En cas de danger grave et imminent, les organisations syndicales revendiquaient le pouvoir d’arrêter le travail pour des raisons de sécurité. Ce droit n’a pas été accordé, mais la loi du 23 décembre 1982 a reconnu un droit de retrait individuel pour le salarié qui se trouve dans une situation présentant, selon les termes de la loi « un danger grave et imminent » pour sa vie ou sa santé.
Un salarié peut donc se retirer d’une situation de travail dont il a un motif raisonnable de penser qu’elle présente un danger pour sa vie ou sa santé et ceci sans encourir aucune sanction. Toutefois, ce droit comporte certaines limites dans la mesure où ce retrait ne doit pas être susceptible d’entraîner un nouveau danger pour d’autre personnes. Concernant le caractère grave et imminent du danger, il est bien évident que des appréciations différentes peuvent s’exprimer à ce propos.

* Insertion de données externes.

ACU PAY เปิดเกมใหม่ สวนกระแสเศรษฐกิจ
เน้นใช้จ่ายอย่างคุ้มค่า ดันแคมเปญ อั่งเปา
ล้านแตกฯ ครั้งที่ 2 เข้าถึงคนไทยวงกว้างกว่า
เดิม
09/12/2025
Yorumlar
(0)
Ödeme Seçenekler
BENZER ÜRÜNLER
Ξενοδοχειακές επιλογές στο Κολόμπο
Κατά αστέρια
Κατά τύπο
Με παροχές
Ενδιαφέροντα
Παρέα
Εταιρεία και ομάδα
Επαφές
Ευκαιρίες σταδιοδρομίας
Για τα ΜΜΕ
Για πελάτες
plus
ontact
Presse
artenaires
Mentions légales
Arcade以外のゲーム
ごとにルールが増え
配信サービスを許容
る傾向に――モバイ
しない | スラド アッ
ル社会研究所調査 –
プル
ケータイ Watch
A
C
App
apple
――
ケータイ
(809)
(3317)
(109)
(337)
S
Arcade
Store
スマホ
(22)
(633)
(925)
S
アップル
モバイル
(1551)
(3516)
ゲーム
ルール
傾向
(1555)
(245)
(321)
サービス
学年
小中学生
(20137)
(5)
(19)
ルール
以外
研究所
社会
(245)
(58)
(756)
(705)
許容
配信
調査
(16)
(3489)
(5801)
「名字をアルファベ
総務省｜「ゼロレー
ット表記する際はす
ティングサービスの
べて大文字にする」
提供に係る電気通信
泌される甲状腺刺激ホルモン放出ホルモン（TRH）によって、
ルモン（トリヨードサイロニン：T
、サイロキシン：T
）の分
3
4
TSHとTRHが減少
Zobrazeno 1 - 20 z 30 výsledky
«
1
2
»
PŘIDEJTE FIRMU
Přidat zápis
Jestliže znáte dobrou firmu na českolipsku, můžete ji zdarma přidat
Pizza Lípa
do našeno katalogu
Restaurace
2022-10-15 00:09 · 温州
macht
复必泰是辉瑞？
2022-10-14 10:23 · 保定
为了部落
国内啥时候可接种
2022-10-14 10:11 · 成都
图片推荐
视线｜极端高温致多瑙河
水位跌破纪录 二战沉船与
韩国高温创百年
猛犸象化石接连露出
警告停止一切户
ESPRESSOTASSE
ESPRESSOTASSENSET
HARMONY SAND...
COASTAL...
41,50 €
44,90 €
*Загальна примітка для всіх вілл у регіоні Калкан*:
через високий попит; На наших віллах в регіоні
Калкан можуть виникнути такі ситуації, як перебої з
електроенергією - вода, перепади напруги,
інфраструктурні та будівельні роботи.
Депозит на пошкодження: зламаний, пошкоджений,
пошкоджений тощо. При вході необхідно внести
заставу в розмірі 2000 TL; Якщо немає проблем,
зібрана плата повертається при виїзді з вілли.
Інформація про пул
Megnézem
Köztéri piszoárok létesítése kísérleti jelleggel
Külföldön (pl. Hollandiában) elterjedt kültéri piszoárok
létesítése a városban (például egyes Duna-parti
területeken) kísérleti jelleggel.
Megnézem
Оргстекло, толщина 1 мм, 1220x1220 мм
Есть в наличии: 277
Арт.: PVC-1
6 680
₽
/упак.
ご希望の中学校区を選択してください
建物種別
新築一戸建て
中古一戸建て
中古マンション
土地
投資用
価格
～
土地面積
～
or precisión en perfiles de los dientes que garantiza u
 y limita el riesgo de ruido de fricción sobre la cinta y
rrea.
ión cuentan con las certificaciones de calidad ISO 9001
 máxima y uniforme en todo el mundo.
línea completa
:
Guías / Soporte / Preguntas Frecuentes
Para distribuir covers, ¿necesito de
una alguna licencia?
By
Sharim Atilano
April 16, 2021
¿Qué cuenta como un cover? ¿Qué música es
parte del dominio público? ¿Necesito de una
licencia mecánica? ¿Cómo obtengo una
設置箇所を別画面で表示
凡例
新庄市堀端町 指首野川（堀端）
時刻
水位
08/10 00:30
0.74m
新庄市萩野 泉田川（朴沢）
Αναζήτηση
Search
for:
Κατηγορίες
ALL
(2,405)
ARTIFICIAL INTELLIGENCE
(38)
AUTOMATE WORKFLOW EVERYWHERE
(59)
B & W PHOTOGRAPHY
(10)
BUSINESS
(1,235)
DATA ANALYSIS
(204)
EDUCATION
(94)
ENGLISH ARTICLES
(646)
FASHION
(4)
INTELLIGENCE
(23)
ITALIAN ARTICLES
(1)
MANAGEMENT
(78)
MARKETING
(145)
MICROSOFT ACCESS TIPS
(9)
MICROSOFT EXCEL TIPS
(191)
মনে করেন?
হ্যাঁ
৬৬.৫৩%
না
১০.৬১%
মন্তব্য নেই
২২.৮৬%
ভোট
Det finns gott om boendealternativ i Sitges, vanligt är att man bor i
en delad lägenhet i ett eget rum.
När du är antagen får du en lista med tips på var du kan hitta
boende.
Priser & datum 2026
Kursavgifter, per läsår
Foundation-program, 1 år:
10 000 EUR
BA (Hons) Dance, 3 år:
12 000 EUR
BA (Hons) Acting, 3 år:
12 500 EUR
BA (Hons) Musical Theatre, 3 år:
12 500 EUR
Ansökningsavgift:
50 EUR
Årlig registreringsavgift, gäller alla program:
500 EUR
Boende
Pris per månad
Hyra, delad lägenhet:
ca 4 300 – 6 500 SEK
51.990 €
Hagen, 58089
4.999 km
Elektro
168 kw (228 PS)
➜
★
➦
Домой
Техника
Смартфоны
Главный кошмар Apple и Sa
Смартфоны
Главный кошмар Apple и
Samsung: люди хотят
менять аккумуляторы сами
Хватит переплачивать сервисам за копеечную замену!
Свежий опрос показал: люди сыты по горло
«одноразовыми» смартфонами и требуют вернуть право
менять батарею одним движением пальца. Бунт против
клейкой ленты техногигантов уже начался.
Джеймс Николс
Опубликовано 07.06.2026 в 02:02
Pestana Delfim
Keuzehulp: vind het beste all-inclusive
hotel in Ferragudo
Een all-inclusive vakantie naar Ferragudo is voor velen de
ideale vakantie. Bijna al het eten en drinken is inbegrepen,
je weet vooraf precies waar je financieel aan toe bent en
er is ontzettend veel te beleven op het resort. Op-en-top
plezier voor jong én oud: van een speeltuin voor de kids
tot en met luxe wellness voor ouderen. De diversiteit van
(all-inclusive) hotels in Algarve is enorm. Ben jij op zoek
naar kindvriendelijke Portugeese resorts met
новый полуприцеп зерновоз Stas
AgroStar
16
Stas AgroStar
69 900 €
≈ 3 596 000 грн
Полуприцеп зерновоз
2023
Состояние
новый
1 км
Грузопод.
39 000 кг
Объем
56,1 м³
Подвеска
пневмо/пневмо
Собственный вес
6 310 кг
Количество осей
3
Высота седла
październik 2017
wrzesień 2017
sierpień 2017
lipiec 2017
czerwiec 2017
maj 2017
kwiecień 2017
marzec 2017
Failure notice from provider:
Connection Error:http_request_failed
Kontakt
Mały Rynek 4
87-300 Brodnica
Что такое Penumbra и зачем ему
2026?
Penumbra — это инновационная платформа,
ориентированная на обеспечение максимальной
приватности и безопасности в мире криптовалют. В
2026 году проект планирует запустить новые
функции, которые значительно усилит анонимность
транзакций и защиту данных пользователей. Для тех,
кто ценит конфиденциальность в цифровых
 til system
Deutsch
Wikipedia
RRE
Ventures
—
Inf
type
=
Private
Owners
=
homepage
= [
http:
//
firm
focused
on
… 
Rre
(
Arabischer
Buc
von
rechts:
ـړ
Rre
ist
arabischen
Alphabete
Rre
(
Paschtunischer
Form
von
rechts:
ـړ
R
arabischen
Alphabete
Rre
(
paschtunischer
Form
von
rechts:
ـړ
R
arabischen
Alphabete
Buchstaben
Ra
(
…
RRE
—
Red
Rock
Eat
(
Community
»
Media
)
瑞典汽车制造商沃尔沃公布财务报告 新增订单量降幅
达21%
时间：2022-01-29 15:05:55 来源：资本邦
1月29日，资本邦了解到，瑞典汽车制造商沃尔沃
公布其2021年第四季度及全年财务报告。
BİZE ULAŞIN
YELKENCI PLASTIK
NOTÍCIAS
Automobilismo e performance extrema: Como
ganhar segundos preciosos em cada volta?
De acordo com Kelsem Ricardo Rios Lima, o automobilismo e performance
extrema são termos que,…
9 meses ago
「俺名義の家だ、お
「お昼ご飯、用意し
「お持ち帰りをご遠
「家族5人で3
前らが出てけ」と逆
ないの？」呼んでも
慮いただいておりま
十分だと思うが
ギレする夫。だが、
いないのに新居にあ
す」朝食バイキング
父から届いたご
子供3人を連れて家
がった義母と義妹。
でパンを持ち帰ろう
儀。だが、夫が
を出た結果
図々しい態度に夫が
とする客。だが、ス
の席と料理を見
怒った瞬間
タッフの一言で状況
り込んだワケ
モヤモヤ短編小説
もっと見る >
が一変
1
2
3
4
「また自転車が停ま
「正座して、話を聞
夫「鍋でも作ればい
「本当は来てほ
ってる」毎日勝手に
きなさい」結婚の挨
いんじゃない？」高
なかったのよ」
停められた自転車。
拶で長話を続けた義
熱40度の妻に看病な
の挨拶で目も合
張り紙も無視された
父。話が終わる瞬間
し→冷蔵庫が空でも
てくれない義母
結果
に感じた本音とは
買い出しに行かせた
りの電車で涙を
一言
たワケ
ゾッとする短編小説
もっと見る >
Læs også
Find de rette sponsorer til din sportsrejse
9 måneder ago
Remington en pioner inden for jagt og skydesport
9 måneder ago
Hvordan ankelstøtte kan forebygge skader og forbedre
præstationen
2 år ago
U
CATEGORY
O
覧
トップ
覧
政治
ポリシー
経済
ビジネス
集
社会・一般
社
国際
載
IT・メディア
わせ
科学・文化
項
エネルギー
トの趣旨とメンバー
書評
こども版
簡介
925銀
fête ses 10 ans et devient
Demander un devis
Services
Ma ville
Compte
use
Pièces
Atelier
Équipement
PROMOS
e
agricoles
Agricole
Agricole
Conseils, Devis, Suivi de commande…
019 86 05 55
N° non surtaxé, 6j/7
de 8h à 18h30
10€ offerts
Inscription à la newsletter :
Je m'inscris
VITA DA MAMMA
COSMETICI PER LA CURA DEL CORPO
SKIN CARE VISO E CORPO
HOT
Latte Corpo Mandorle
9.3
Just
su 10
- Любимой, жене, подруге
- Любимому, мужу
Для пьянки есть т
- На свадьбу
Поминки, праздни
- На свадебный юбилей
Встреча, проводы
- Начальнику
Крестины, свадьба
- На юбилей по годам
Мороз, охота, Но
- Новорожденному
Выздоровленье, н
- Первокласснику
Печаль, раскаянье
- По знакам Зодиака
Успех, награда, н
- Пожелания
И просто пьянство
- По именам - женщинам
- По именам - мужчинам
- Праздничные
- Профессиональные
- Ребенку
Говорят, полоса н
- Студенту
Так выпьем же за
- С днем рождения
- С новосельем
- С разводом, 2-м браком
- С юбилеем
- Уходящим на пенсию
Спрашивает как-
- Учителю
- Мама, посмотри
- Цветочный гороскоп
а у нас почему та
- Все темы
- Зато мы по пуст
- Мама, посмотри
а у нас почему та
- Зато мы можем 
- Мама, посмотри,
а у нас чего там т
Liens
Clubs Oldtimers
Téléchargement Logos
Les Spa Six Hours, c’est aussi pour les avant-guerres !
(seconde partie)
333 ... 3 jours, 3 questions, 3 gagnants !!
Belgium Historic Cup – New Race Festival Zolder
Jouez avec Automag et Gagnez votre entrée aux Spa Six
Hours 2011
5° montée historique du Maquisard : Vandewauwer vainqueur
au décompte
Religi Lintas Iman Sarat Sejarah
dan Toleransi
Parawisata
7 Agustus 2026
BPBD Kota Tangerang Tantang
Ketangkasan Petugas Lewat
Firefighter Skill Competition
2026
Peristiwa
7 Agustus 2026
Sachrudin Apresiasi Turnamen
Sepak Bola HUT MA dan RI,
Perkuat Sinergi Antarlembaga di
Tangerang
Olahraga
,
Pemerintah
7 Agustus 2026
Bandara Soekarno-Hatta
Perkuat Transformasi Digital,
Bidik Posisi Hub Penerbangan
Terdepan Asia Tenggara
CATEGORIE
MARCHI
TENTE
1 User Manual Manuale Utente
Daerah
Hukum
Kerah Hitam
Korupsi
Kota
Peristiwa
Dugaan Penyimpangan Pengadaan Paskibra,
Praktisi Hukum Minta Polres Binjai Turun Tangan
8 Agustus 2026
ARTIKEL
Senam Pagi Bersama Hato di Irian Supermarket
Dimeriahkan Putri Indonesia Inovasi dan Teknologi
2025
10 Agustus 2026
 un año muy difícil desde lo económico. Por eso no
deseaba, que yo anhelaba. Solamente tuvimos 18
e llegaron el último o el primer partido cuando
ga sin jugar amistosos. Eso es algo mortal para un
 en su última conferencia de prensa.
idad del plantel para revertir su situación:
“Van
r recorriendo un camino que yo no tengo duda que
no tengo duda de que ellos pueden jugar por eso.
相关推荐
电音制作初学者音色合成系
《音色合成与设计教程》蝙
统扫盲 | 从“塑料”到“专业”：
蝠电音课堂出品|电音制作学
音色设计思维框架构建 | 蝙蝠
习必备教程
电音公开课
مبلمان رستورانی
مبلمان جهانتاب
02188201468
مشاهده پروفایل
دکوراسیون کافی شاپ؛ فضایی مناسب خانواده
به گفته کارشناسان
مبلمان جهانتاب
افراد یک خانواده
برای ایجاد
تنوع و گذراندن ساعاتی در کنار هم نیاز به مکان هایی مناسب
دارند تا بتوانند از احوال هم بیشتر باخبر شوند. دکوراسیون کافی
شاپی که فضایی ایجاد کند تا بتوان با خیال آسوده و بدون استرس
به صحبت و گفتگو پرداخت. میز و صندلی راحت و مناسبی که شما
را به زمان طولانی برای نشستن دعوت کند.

Quoi qu’il en soit, dans cette situation, la procédure est la suivante :
- Le salarié doit signaler immédiatement à l’employeur la situation qui présente un danger grave.
- Lorsqu’un membre du CHSCT constate cette situation, il doit en aviser immédiatement l’employeur et consigner cet avis par écrit.
- L’employeur est alors tenu de procéder immédiatement à une enquête avec le concours du membre du CHSCT qui l’a informé du danger. S’il y a divergence sur la réalité du danger, le CHSCT doit être réuni d’urgence dans le délai maximum de 24 heures. L’employeur est alors obligé d’informer l’inspection du travail et la caisse régionale d’assurance maladie.
- Si l’employeur et la majorité du CHSCT ne parviennent pas à s’entendre sur un accord concernant les mesures à prendre, l’inspecteur du travail doit être saisi immédiatement pour trancher la question.
L’inspecteur du travail dispose alors de deux possibilités :
- Soit une mise en demeure adressée au chef d’entreprise de remédier à la situation dans un délai fixé par le directeur départemental du travail et de l’emploi – dans le cas où la situation dangereuse n’aurait pas cessé à l’expiration du délai, l’inspecteur dresse un procès-verbal à l’employeur.
- Soit l’obligation faite à l’employeur de mettre les équipements hors-service. Pour cela, l’inspecteur du travail a la possibilité de saisir le juge des référés à qui il pourra également demander la fermeture temporaire d’un atelier ou d’un service.